You took up so much heart space, that it clenched its ventricles. Upon waking, I remember: now, you’re extricating yourself from my heart, my life, freeing up time and space like I’m nothing more than a crowded hard drive, your traces—big and small—now deleted.

I want to break every single bone in my body. I want to hollow out my bones. I want to turn my thigh bone into a flute. I want to play a tune on that flute, so melancholic that everyone who hears it must hold back the tears I refuse to cry.

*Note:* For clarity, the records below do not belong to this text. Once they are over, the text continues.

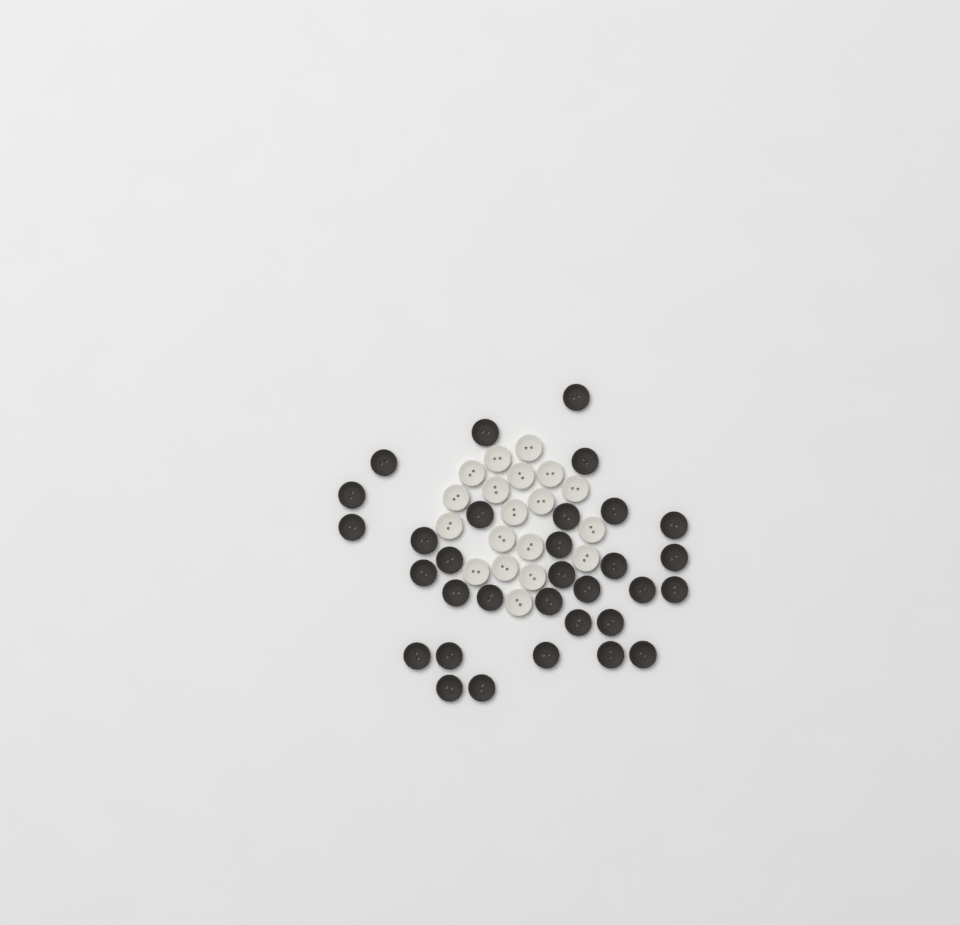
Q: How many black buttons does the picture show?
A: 32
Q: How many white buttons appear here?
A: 19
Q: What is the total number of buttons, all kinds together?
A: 51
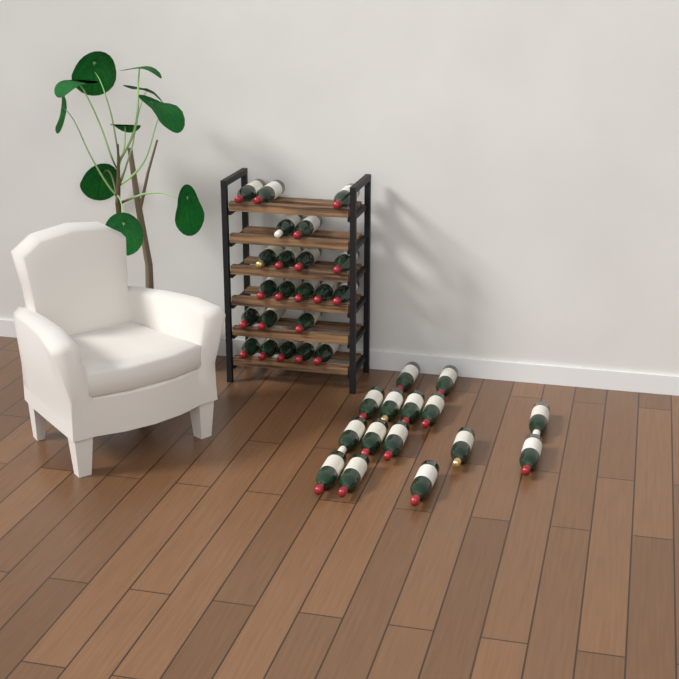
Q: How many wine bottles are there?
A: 37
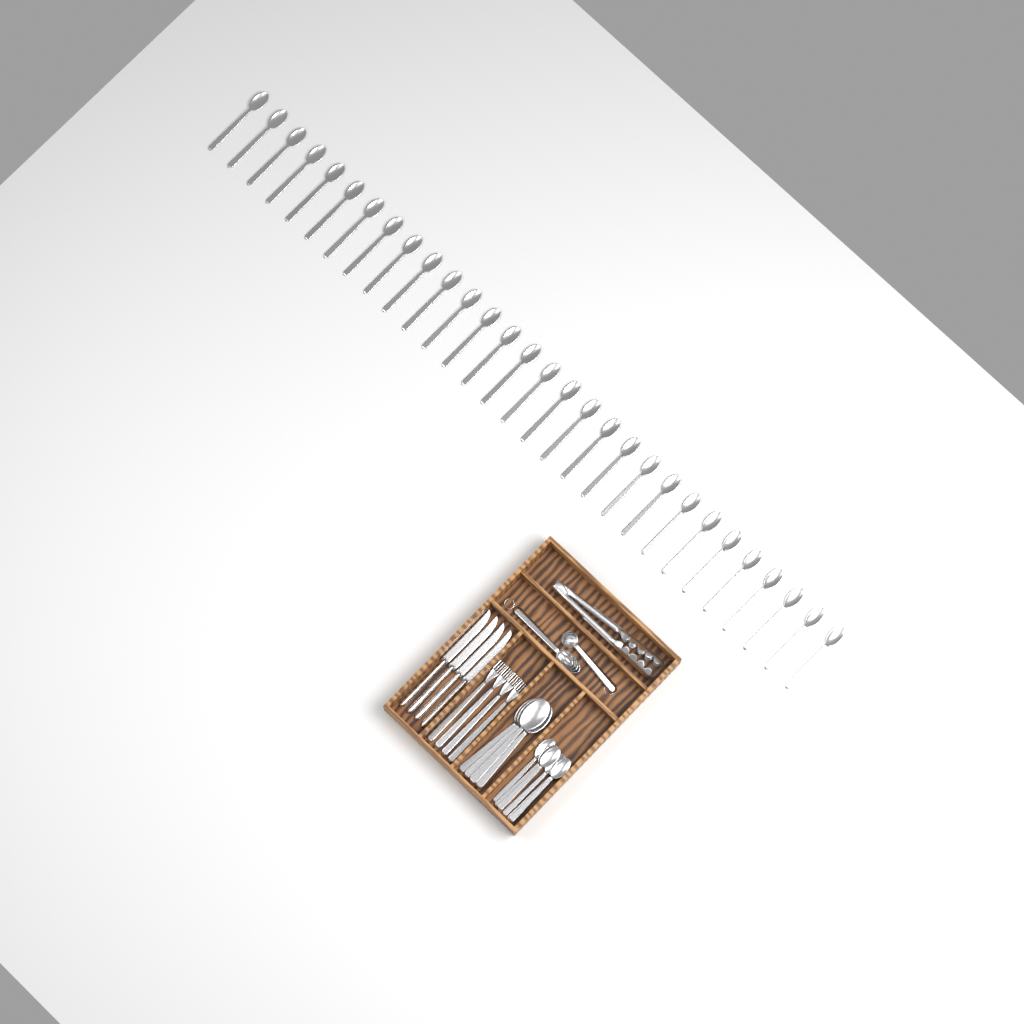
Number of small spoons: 36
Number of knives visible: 4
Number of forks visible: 4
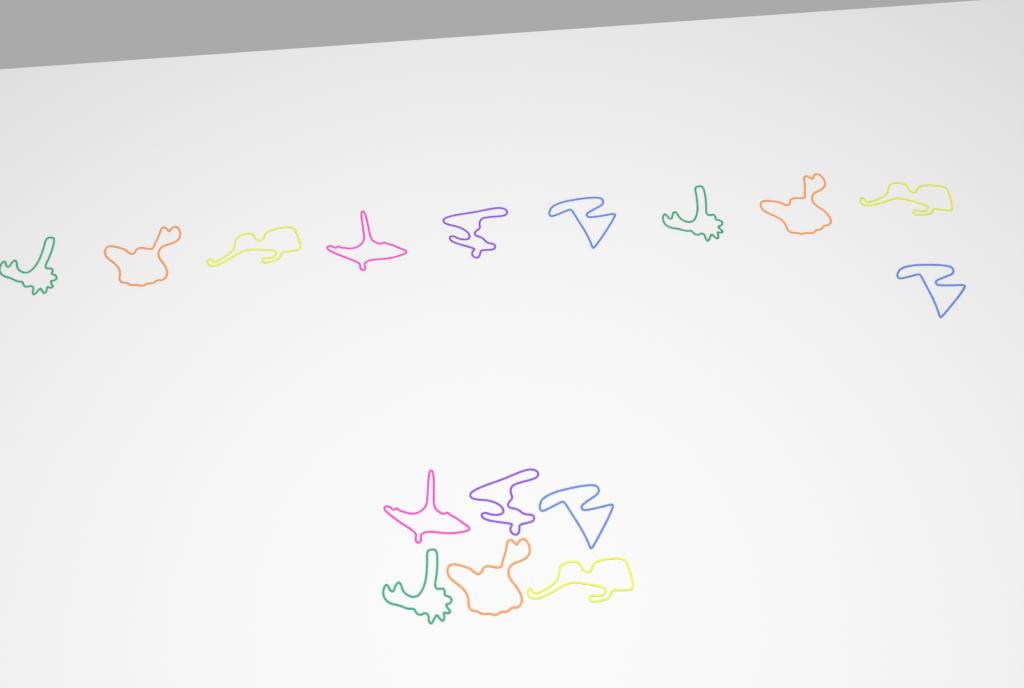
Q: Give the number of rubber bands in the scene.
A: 16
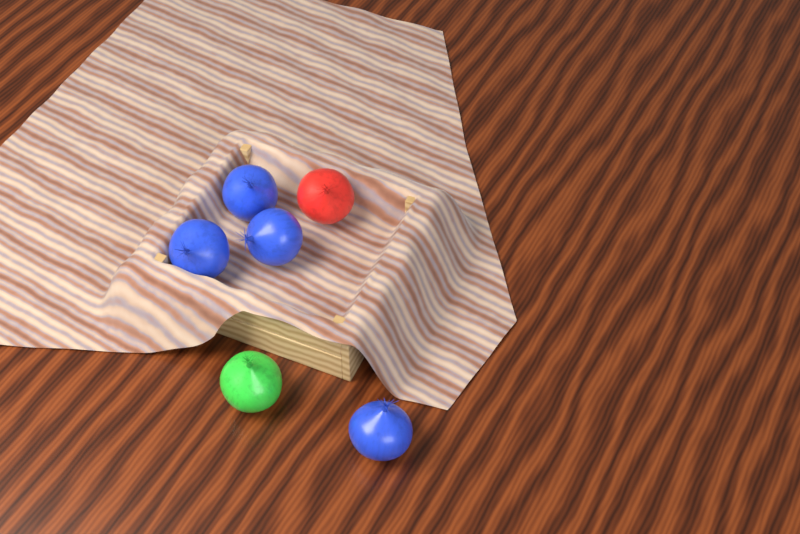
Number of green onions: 1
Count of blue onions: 4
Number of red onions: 1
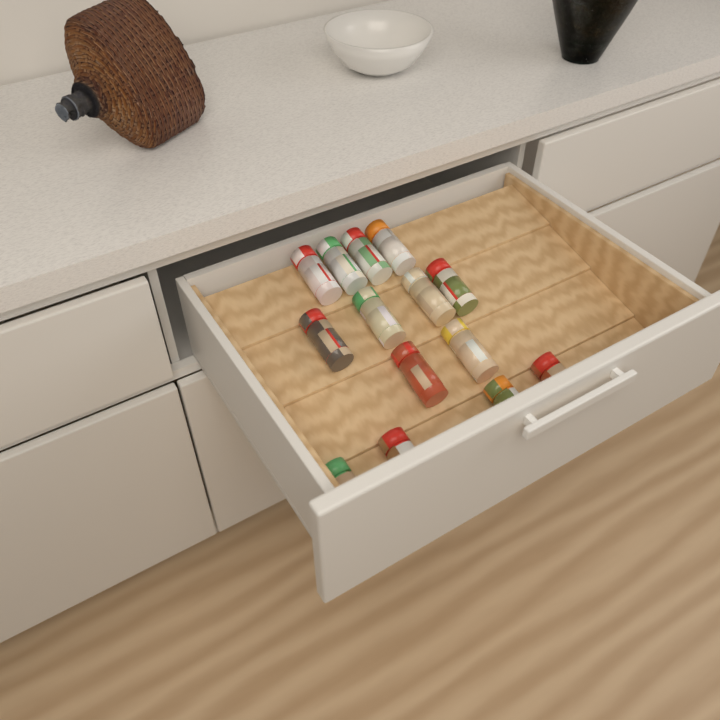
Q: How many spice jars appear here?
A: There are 14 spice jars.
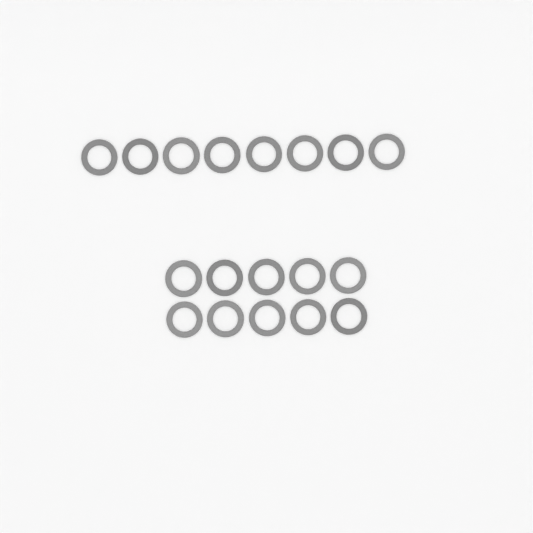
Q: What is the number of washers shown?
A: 18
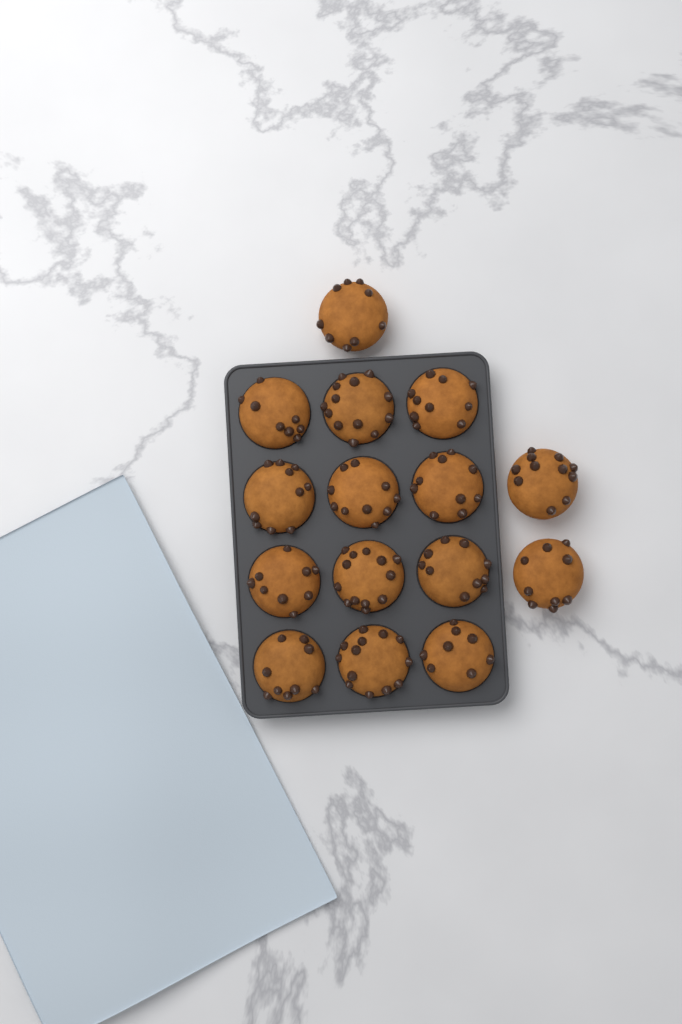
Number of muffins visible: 15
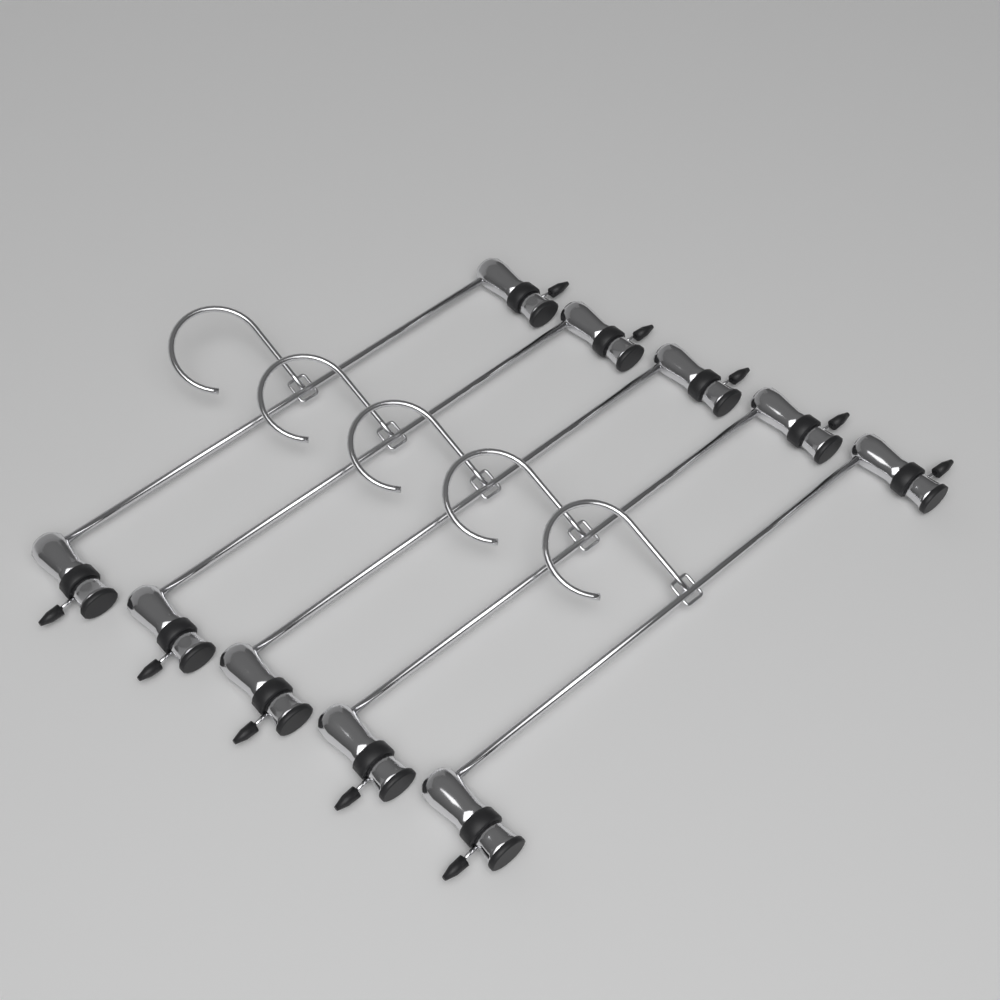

You’re gone, almost, but my bones are still dense.

You’re bone marrow.

Rattling sounds on the phone. We take turns sighing. The richness of your deep moaning gives me goosebumps. We exchange fantasies like currencies, which we’re spending generously to buy back long-lost desires and wants from each other, defying distance. I press my ear to the hot, slippery phone. I’m sweating. I’m focused. I’m aroused. I don’t want to miss anything.

After we finish sighing, there’s a pause—a crack in time, unfilled, blank. You say ciao, like you have never said it before and when I say ciao, the lighter in my hand already spits fire.